● **TASK BRIEF**:
The entries that follow should come back exactly, with no pictures among them.

[[ DATA FOR ANALYSIS, beginning ]]

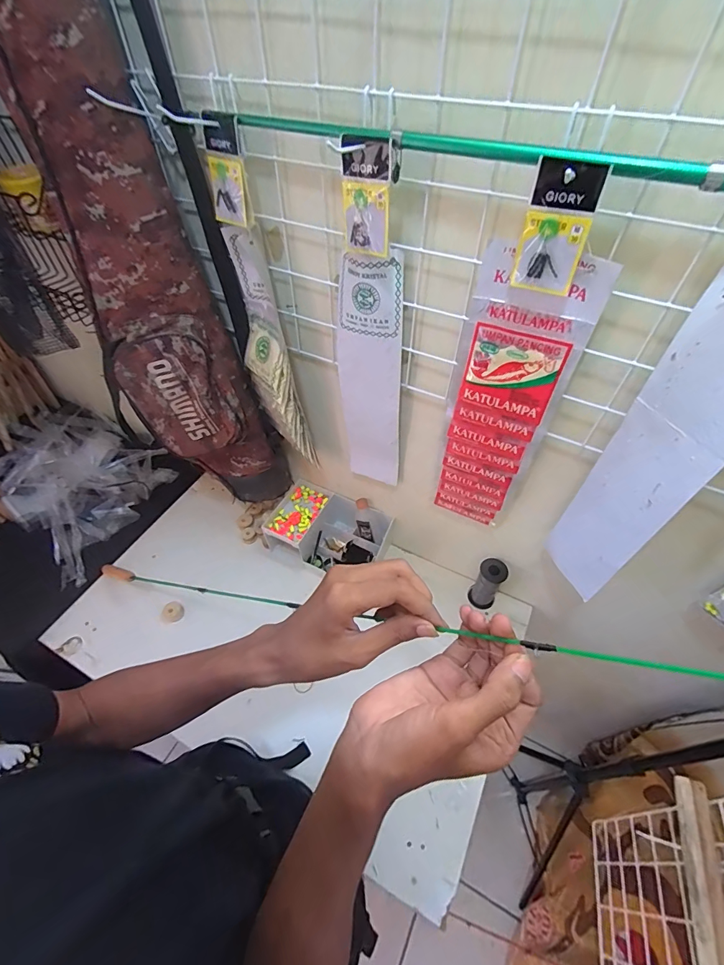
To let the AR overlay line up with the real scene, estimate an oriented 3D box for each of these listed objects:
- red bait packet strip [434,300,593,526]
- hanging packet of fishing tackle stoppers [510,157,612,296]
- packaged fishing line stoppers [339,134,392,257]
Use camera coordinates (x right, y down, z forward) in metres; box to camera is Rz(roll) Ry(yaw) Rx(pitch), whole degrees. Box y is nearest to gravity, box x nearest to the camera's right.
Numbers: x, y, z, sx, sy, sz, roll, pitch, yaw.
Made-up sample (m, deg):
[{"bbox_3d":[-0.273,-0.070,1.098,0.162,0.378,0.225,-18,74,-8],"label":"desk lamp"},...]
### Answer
[{"bbox_3d":[0.166,-0.057,0.542,0.117,0.348,0.026,20,54,16],"label":"red bait packet strip"},{"bbox_3d":[0.160,-0.207,0.339,0.051,0.092,0.009,20,54,16],"label":"hanging packet of fishing tackle stoppers"},{"bbox_3d":[0.003,-0.269,0.392,0.053,0.093,0.012,23,48,20],"label":"packaged fishing line stoppers"}]

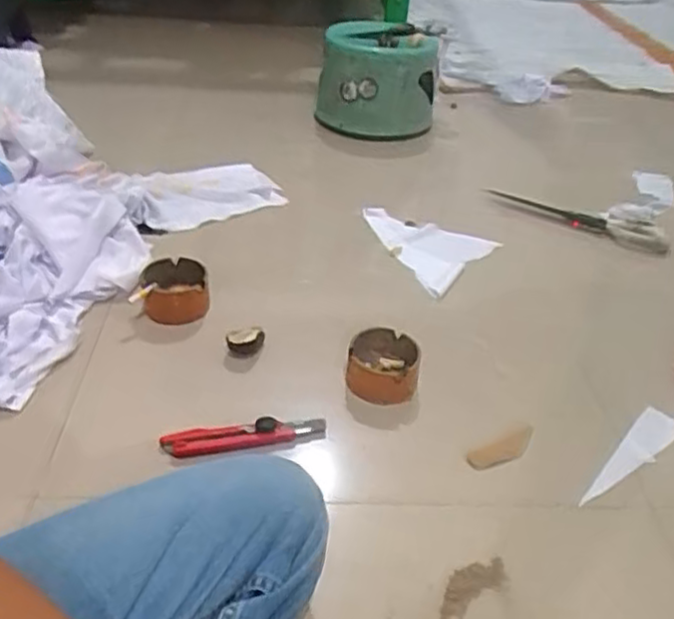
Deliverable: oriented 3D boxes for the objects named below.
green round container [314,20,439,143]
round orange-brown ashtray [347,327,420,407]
[{"bbox_3d":[0.085,-0.473,1.409,0.237,0.177,0.214,7,36,4],"label":"green round container"},{"bbox_3d":[0.053,0.065,0.793,0.079,0.052,0.078,3,36,-2],"label":"round orange-brown ashtray"}]

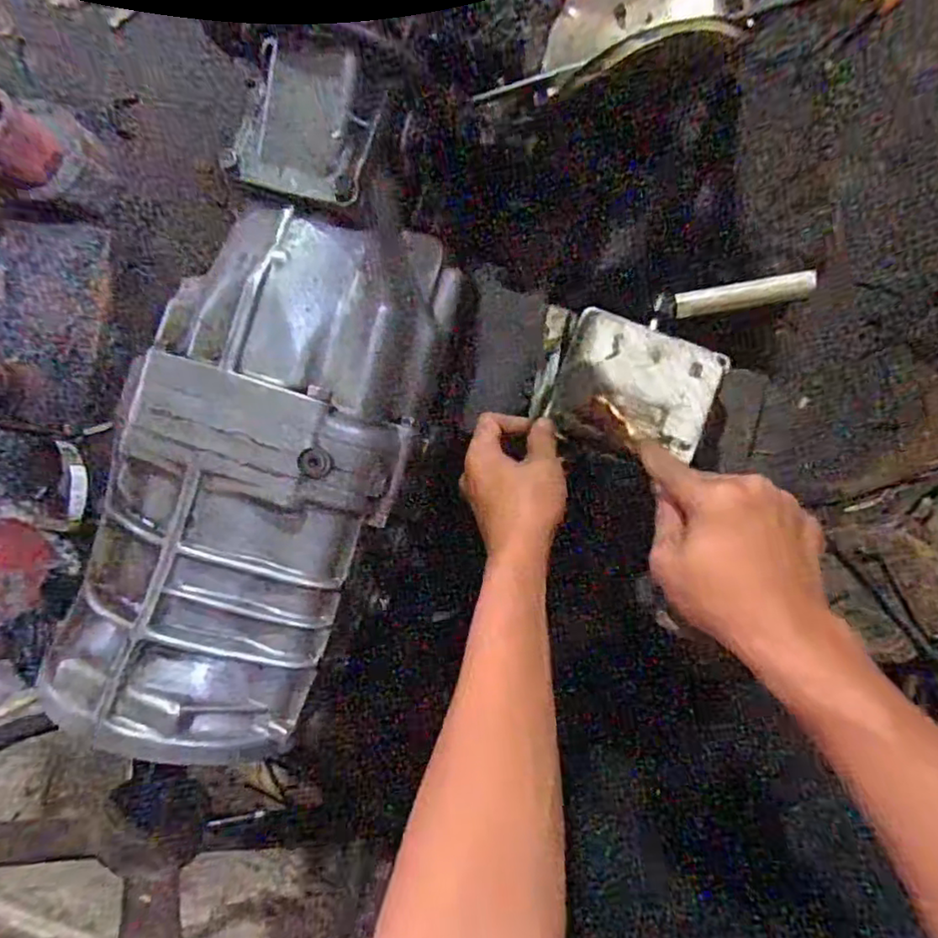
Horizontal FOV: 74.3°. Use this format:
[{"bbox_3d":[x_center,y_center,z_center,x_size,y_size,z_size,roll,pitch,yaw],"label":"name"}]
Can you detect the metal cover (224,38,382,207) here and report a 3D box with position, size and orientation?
[{"bbox_3d":[-0.106,-0.218,0.392,0.083,0.023,0.082,16,94,6],"label":"metal cover"}]

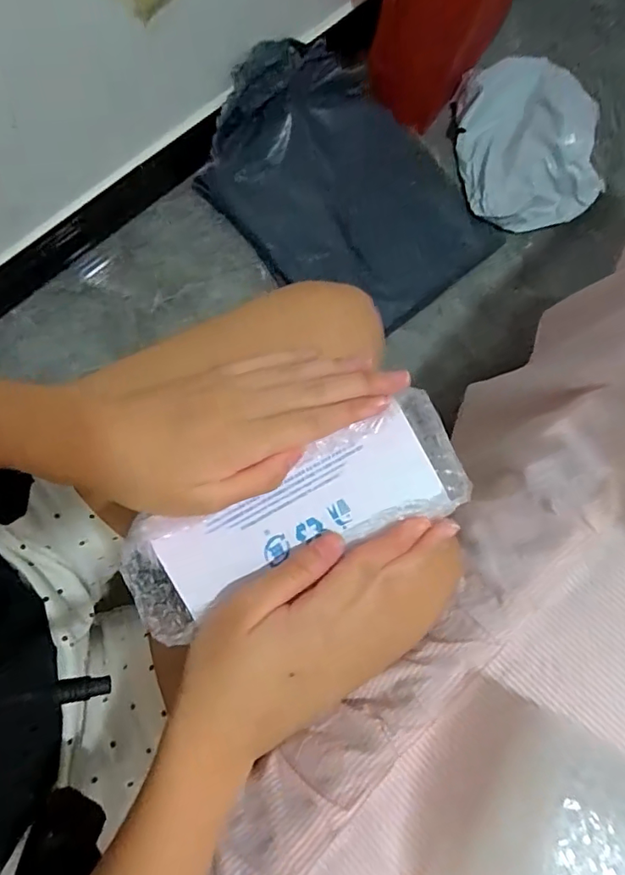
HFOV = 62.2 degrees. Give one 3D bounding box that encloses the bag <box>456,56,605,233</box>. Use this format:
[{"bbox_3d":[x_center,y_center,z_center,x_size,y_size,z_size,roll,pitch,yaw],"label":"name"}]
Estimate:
[{"bbox_3d":[0.375,-0.517,0.912,0.216,0.086,0.286,-5,83,-6],"label":"bag"}]

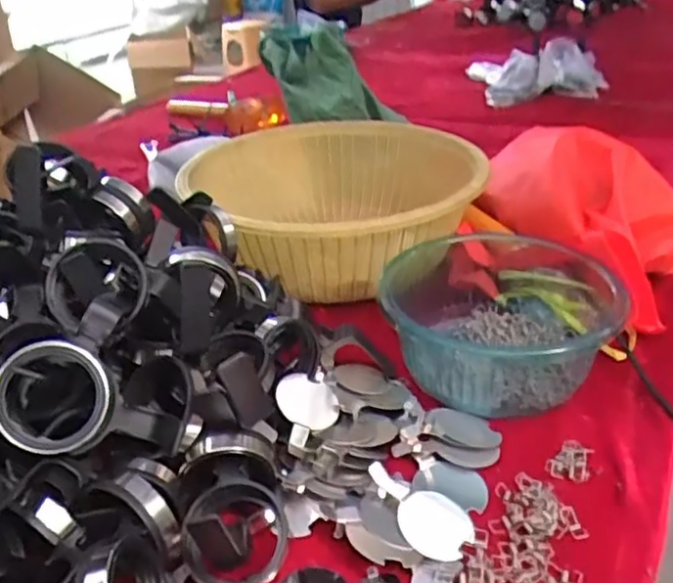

[[ DATA FOR ANALYSIS, end ]]

● **EXERCISE RESPONSE**:
To let the AR overlay line up with the real scene, estimate an oriented 3D box for each of these listed objects:
- red bait packet strip [434,300,593,526]
- hanging packet of fishing tackle stoppers [510,157,612,296]
- packaged fishing line stoppers [339,134,392,257]
Use camera coordinates (x right, y down, z forward) in metres; box to camera is Rz(roll) Ry(yaw) Rx(pitch), whole degrees. Box y is nearest to gravity, box x nearest to the camera's right.
Numbers: x, y, z, sx, sy, sz, roll, pitch, yaw.
Made-up sample (m, deg):
[{"bbox_3d":[-0.273,-0.070,1.098,0.162,0.378,0.225,-18,74,-8],"label":"desk lamp"},...]
### Answer
[{"bbox_3d":[0.166,-0.057,0.542,0.117,0.348,0.026,20,54,16],"label":"red bait packet strip"},{"bbox_3d":[0.160,-0.207,0.339,0.051,0.092,0.009,20,54,16],"label":"hanging packet of fishing tackle stoppers"},{"bbox_3d":[0.003,-0.269,0.392,0.053,0.093,0.012,23,48,20],"label":"packaged fishing line stoppers"}]

Deliverable: oriented 3D boxes for the objects named below.
green round container [314,20,439,143]
round orange-brown ashtray [347,327,420,407]
[{"bbox_3d":[0.085,-0.473,1.409,0.237,0.177,0.214,7,36,4],"label":"green round container"},{"bbox_3d":[0.053,0.065,0.793,0.079,0.052,0.078,3,36,-2],"label":"round orange-brown ashtray"}]

Horizontal FOV: 74.3°. Use this format:
[{"bbox_3d":[x_center,y_center,z_center,x_size,y_size,z_size,roll,pitch,yaw],"label":"name"}]
Can you detect the metal cover (224,38,382,207) here and report a 3D box with position, size and orientation?
[{"bbox_3d":[-0.106,-0.218,0.392,0.083,0.023,0.082,16,94,6],"label":"metal cover"}]

HFOV = 62.2 degrees. Give one 3D bounding box that encloses the bag <box>456,56,605,233</box>. Use this format:
[{"bbox_3d":[x_center,y_center,z_center,x_size,y_size,z_size,roll,pitch,yaw],"label":"name"}]
Estimate:
[{"bbox_3d":[0.375,-0.517,0.912,0.216,0.086,0.286,-5,83,-6],"label":"bag"}]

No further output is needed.